Why Was This Happening?
The image_gen_agent was defined using ADK's llmagent:
agent, err := llmagent.New(llmagent.Config{
Name: "image_gen_agent",
Model: model,
Description: "Generates images using Stability AI from a detailed prompt.",
Instruction: `Use the generate_image tool with the prompt from state: {generated_prompt}
After the tool returns an image URL, respond with only the URL.`,
Tools: []tool.Tool{stabilityTool},
})The llmagent wrapper routes every decision through the LLM. Even though the instruction explicitly says "call this tool with this prompt", the framework still requires an LLM turn to:
1. Parse the instruction and decide to call the tool
2. Format the tool call arguments
3. After the tool returns, formulate a response
But for this agent, no LLM judgement is needed. The prompt is already generated. The tool to call is fixed. The response format is a URL. The LLM is doing predictable, mechanical work that could be replaced with direct code.
The 1,514 Token Breakdown
The wasted tokens per image generation:
At scale — say 10,000 image generations — that's 15 million tokens and 8+ hours of unnecessary latency.
The Fix: Direct Tool Invocation
The solution was to replace llmagent with a custom agent that reads the prompt from state and calls the tool directly:
type directImageAgent struct{ tool tool.Tool }
func (a *directImageAgent) Run(ctx context.Context, req agent.Request) (agent.Response, error) {
prompt := req.State.Get("generated_prompt")

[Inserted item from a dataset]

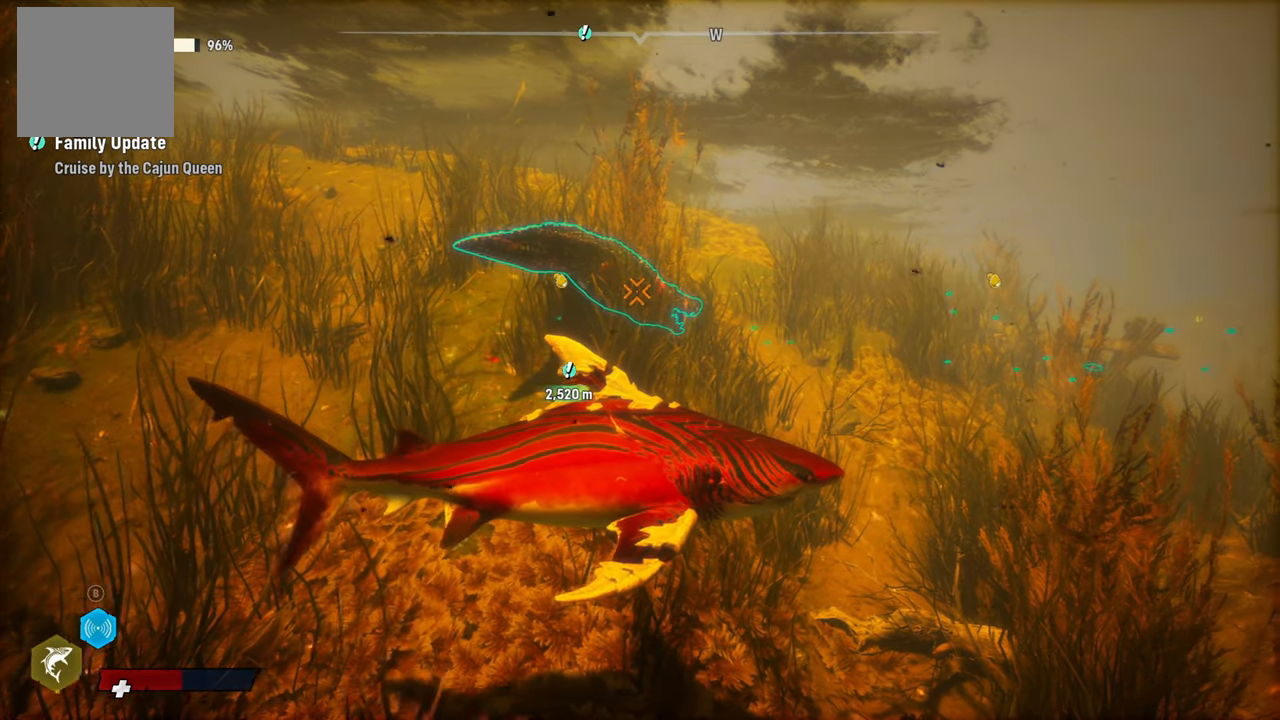
{"buttons": [], "left_stick": "right", "right_stick": "center", "events": [[360, "left_stick", "right"]]}
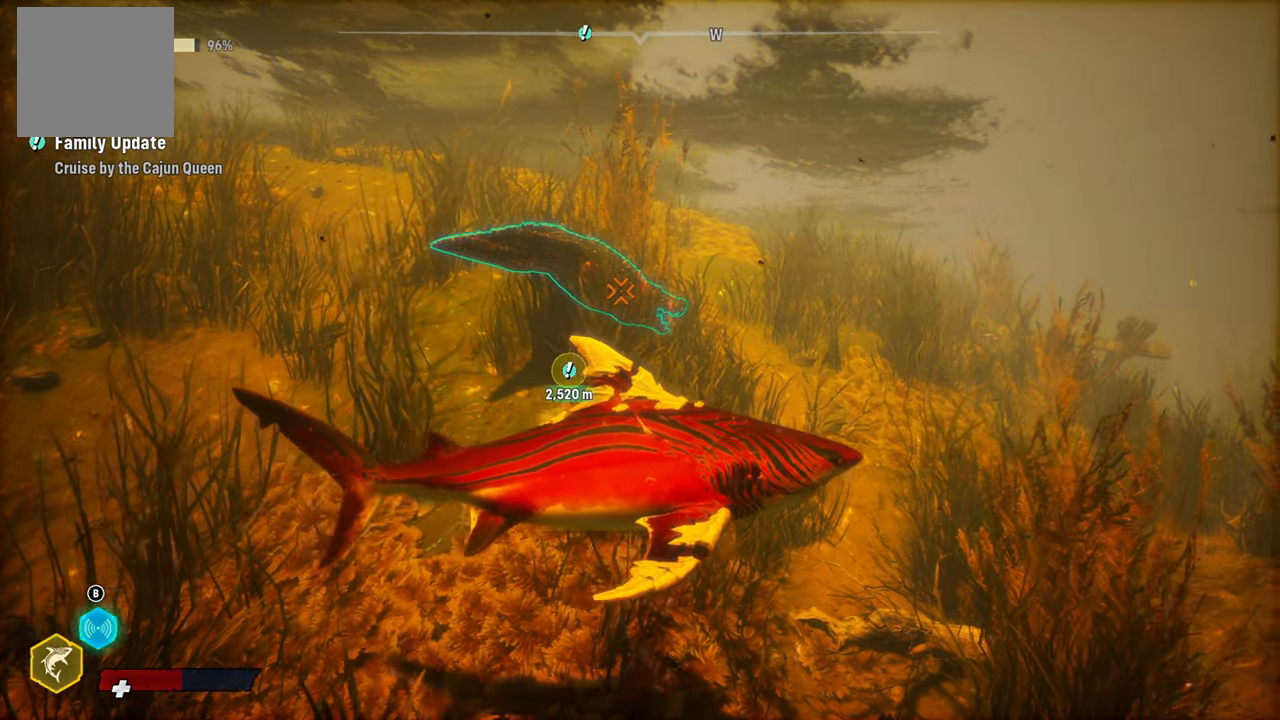
{"buttons": [], "left_stick": "up-left", "right_stick": "center", "events": [[120, "left_stick", "center"], [240, "left_stick", "up-left"]]}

result, err := a.tool.Run(ctx, map[string]any{"prompt": prompt})
if err != nil {
return agent.Response{}, err
}
url := result.(map[string]any)["image_url"]
return agent.Response{
Message: agent.NewTextMessage(url),
}, nil
}No LLM calls. Zero token waste. The agent just reads state, runs the tool, returns the URL.
The Lesson
Agent telemetry isn't optional. Before tracer, I had no idea my agent was wasting 1,514 tokens per invocation. The agent "worked" — images were generated, URLs returned — but it was silently burning money and latency.
Three things every agent builder should do:
1. Instrument early — Add observability from day one. Don't wait until you suspect a problem.
2. Right-size the agent type — Not every agent needs an LLM. If the logic is deterministic (read state → call tool → return result), use a direct agent, not llmagent.
3. Measure the per-call cost — ~1,500 tokens per image doesn't sound like much until you multiply by 10,000.
The tracer package is open source on GitHub. Illustra-go is too. Both are MIT-licensed.
If you're building ADK agents, mount the tracer. You might be surprised what your black box is hiding.